Monday, February 22, 2010

Do! I Need the Secret Service!

December 31, 2010 I will have completed 6 years of service to my small community as alderman on City Council. For the most part it has been business as usual, a few intra-council disagreements, but generally non-combative interactions trying to solve our problems which are common to all small cities.

Imagine my surprise when we arrived at morning worship services to have mail from a citizen in my community, addressed to me in care of my church! We are in the phone book, and our address is readily available at City Hall. My church affiliation probably was obtained from a campaign mass mailing.

The scrawling, nearly illegible envelope was troubling as its return address indicated an highly imaginary title of the sender. The return address took fully 1/3rd of the upper left hand corner of the envelope.

Inside was a rambling diatribe, not necessarily addressed AT me, but there were enough radical words for me to conclude this person is radical, mentally disturbed, perhaps demented.

After regaling about not voting for me, his/her reasoning descended into justification of saving me from unholy liars, STD satatist (may be satanists) troublesome degenerates, postal criminals, greedy crimes inspectors, unholy disgraceful liars, and cops in bosses uniforms. COP is defined as cocaine, opium prostitutes (if I read it correctly).

There are several illegible paragraphs, but it is a continuing diatribe of slanderous names.
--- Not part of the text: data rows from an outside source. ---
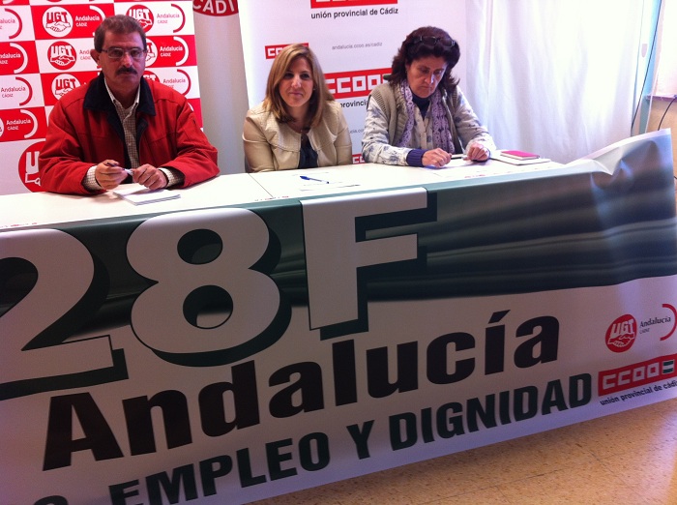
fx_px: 683
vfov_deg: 40.6
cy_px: 252
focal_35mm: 35
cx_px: 338
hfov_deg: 52.7
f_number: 2.8
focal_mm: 3.85
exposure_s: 1/17
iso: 80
Best I can tell, he/she claims to be kidnapped by the "Holy Blessed Religious Roman Catholic Holy Sacrament Communion."

The three-holed, lined notebook page is written on both sides in large, scrawling handwriting, with many misspelled, illegible words, incomplete sentences and a few run-on sentences.

The ending, specifically invited my husband and I to correspond with him/her on "valid, unspoken opinions of various subjects."
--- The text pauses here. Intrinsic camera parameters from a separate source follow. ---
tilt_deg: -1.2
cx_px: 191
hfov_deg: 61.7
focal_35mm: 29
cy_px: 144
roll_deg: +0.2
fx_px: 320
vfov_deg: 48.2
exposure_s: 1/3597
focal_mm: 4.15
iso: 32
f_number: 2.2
I have forgotten how to correspond on lined or unlined notebook paper, and I will continue to forget--HA HA. Hope he/she doesn't have e-mail..........

My initial reaction is I don't need the Secret Service or other bodyguard provisions. However, I will be at our police chief's door at 9 a.m. today, Feb. 22 for reassurance. Incidentally, Feb. 22 is our 41st wedding anniversary. What a way to celebrate, but then most of our life has been anything but mundane.
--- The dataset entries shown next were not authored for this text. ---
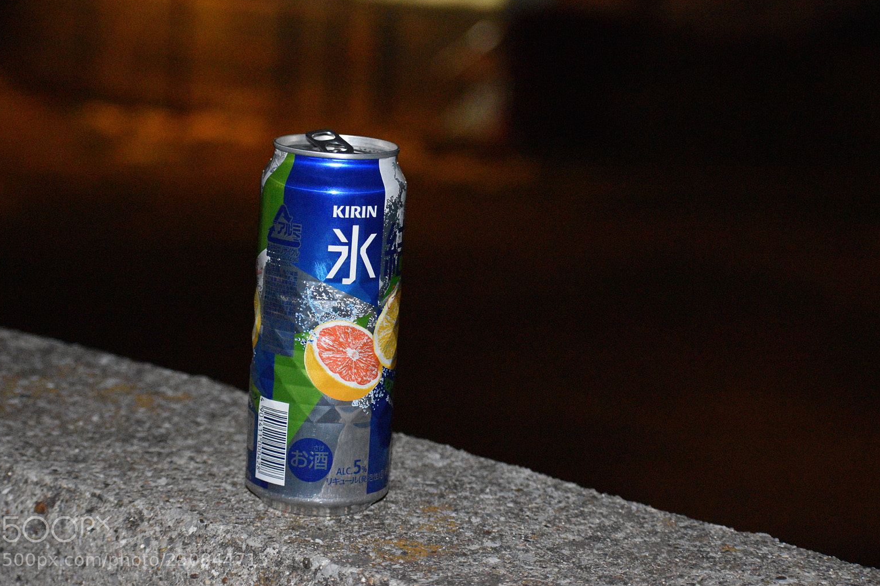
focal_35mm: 110
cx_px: 428
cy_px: 298
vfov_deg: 12.5
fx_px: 2689
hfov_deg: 18.6
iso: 6400
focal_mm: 70
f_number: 4.5
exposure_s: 1/60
Truthfully, we celebrated with a church couple Saturday night in Harrison AR at the Cadron Creek Catfish House Too. The original Cadron Creek Catfish House is in Bee Branch, AR further south on Highway 65 from this location.

12 comments:

Patty said...

I hope the police can in some way help or at least put you mind at ease. Too many unstable people running around out there.

Happy Anniversary.

Betty said...

That person is probably harmless, but you never know. You're right to go to the police.

Renie Burghardt said...

Yikes! I would show it to the law for sure! By the way, is Luckie a good guard dog? I hope so!

Happy Anniversary, too!

faye said...

Geez... I am a day late in wishing
you and hubby a Happy Anniversary.

Did they have cheese grits at the
catfish house ???

Maybe the police can locate the
loco letter writer and put an end to his/her problems.

Lorna said...

first: Happy Anniversary!

second: that diatribe seemed really disturbing; if I were a public figure, I'd be taking it to the police too.

Rosaria Williams said...

Yes, alert the local gendarmes. You never know!

Happy Anniversary!

NitWit1 said...

A fast report - The Police Chief followed up on the report. It seems the City had received similar letters over a long period of time. The is a 90 yr old bipolar (untreated) female living with her 63 yr old son who tries to intercept these letters which she writes day and night.

In the past she has sent letters to the PREZ, which one I do not know, the FBI, the US Postmaster, etc. The FBI sent an investigator to our tiny town to determine if she was dangerous.

Her son said this letter seems to have missed his supervision. The Chief said the son showed him a hugh stack of letters.

From the postmark it appears she slipped it to someone who mailed it in a different zipcode than my town.

Linda said...

I'm glad you found my address again. Often such letters are written by the mentally ill, but dead is dead, makes no difference if the deed is done by a "sane" or mentally ill person. I too would have checked it out. Since she's 90, and you know who she is, sounds like you're safe.

The ones I worry about are the tea party type thinkers. Their anger is being stoked and their focus directed at the federal level of government. Before the days of TV those folks' anger focused on local government.

It pays to be alert these days. You did the right thing.

Amber Star said...

sounds to me like he/she has already been kidnapped and not by who he said. What a nut! Take care and see ya later. Wouldn't hurt to have the police in on the letter and maybe the Postmaster general?

Amber Star said...

Oh...I see you have already taken action...possibly while I napped in the chair thinking of something to say. :)

What a drag having a parent that crazy!

Dimple said...

God is your shelter from everything which may happen!
Happy anniversary the other day, and thanks for the visit!

Liz Hinds said...

Congratulations on your 42 years together!

I hope you don't get any bother from the anonymous crackpot!